Bi-directional effects are rare
To investigate whether there are reverse causal associations between SUB and complex diseases (i.e., disease status leads to behavioural change), we performed a reverse MR analysis, designating a disease as the exposure and an SUB as the outcome (Methods). The number of diseases that showed significant effects on SUB at local FDR < 0.01 was small (Supplementary Table 13).

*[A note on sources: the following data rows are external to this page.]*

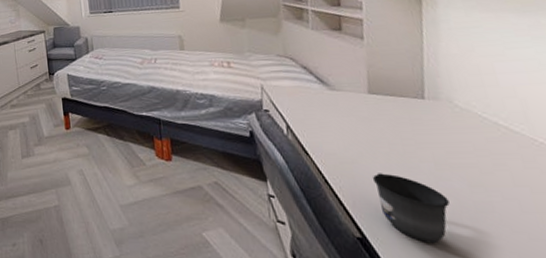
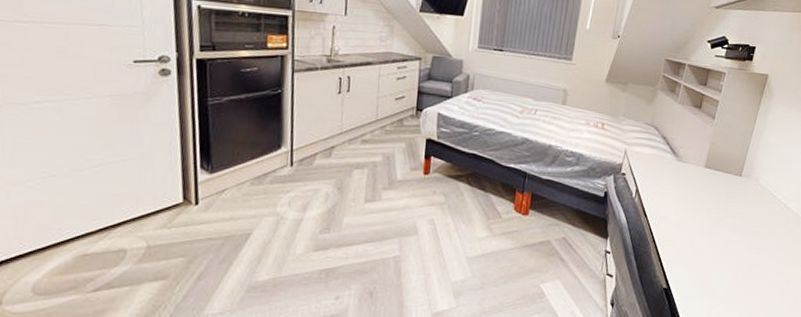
mug: present [372,173,450,244] -> none [687,235,733,293]

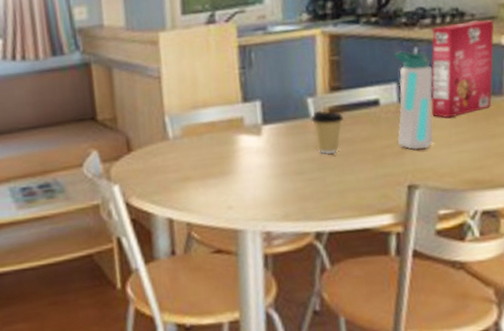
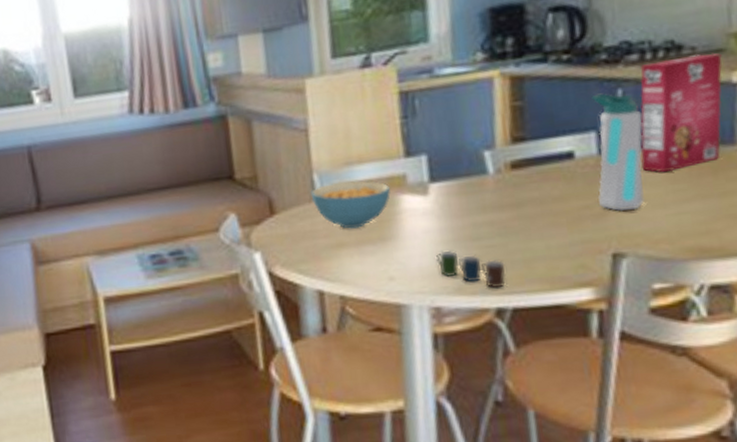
cereal bowl: none [162,122,230,165] -> present [310,180,390,229]
cup: none [267,183,324,215] -> present [436,250,506,288]
coffee cup: present [311,110,343,155] -> none [488,164,529,218]

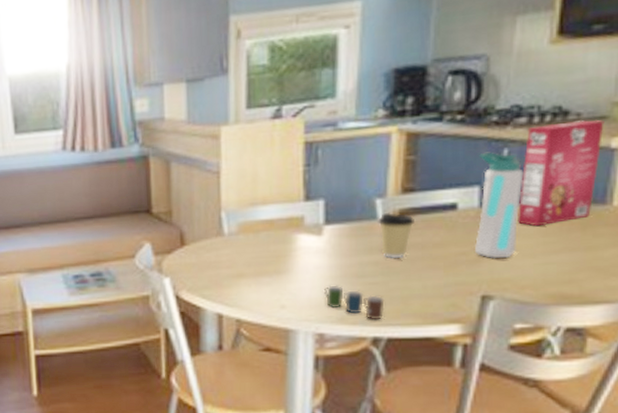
cereal bowl: present [310,180,390,229] -> none [218,219,288,262]
coffee cup: none [488,164,529,218] -> present [378,212,414,259]

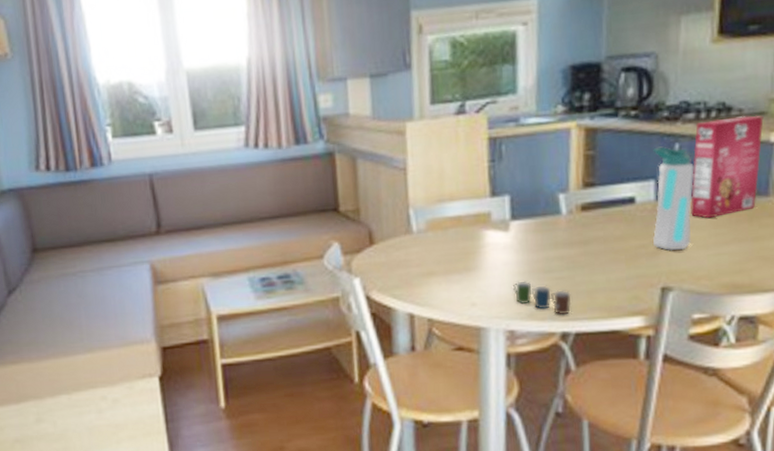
coffee cup: present [378,212,414,259] -> none [561,206,596,254]

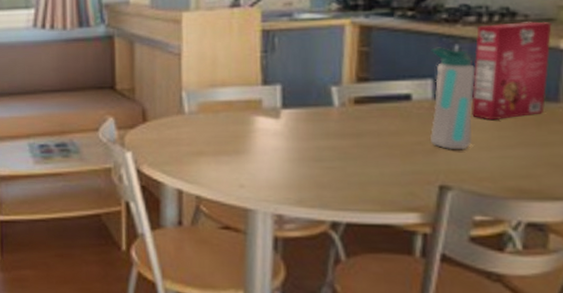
cup: present [513,280,572,314] -> none [282,167,343,203]

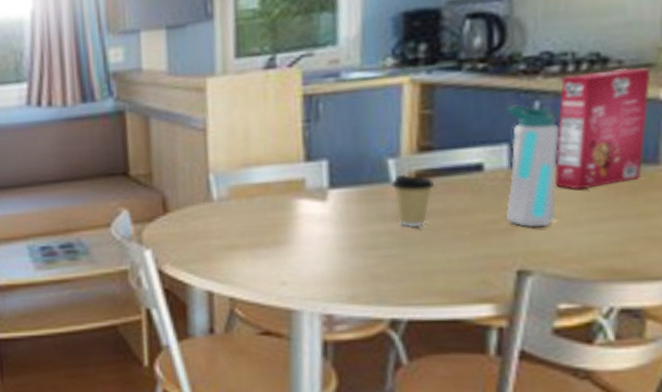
coffee cup: none [334,99,370,145] -> present [391,173,434,228]

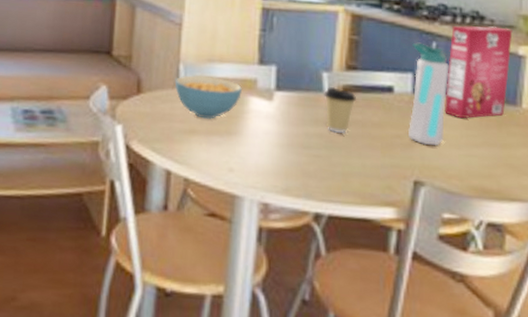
cereal bowl: none [205,182,288,231] -> present [174,74,242,119]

For the diseases available from the UKB, only asthma showed significant negative effects on current smoking in the GSMR2 and Lasso analyses. For the diseases available from the published studies, there was a strong positive effect of major depressive disorder (MDD) on smoking initiation (\({\widehat{b}}_{xy}=0.19\sim0.28\)) significant in 9 out of the 11 MR analyses, consistent with the previous findings50,51. Schizophrenia also showed a positive effect on smoking in multiple MR analyses, but the effect size was much smaller than that for MDD (Supplementary Table 13).